Exercise goal -
Give back exactly the lines of the material below that start at the line containing "framed print: none [171,32,206,79]" and end at the line containing "framed print: present [120,18,157,62]", and no others.

Records for this task -

○ ○ ○ ○ ○

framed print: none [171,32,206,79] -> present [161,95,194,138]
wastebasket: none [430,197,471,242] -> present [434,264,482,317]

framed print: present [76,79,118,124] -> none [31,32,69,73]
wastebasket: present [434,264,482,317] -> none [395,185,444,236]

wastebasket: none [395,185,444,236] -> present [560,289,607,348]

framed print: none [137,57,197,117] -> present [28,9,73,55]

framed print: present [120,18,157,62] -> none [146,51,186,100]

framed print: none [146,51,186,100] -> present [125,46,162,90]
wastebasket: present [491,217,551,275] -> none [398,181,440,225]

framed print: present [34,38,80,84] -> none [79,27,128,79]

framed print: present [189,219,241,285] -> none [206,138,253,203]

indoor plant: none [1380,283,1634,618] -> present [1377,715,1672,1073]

○ ○ ○ ○ ○

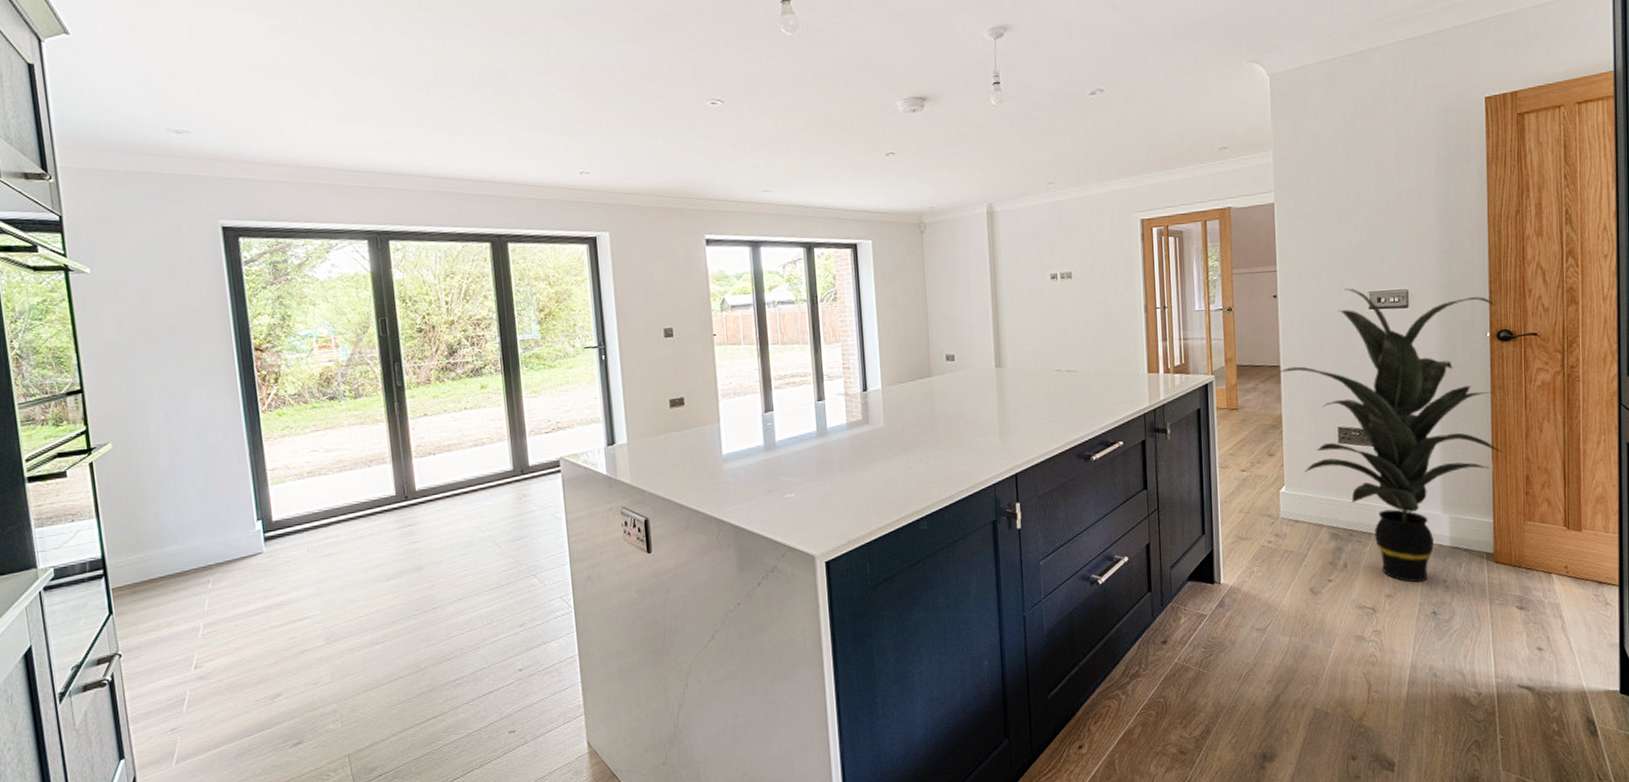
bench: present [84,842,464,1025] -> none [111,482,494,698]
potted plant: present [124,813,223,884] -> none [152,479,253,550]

○ ○ ○ ○ ○

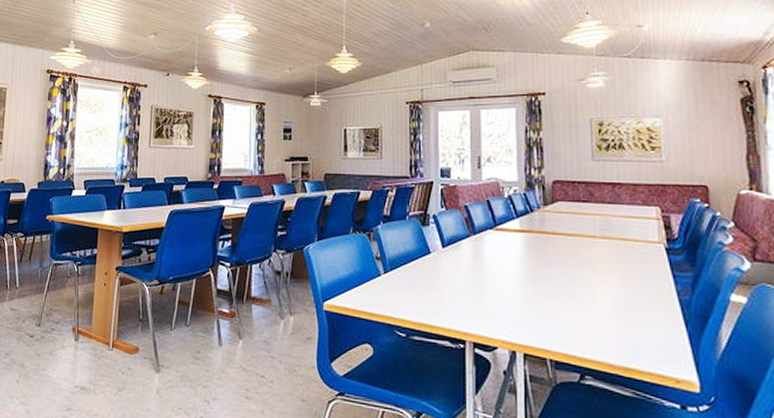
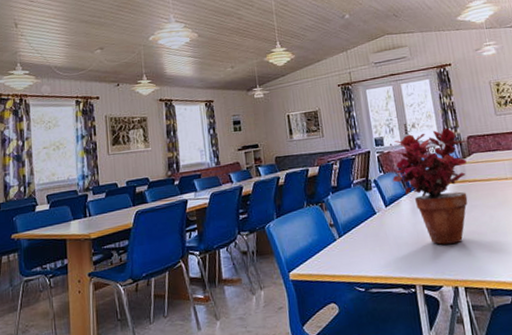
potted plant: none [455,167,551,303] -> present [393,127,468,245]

○ ○ ○ ○ ○

Response -
framed print: none [171,32,206,79] -> present [161,95,194,138]
wastebasket: none [430,197,471,242] -> present [434,264,482,317]

framed print: present [76,79,118,124] -> none [31,32,69,73]
wastebasket: present [434,264,482,317] -> none [395,185,444,236]

wastebasket: none [395,185,444,236] -> present [560,289,607,348]

framed print: none [137,57,197,117] -> present [28,9,73,55]

framed print: present [120,18,157,62] -> none [146,51,186,100]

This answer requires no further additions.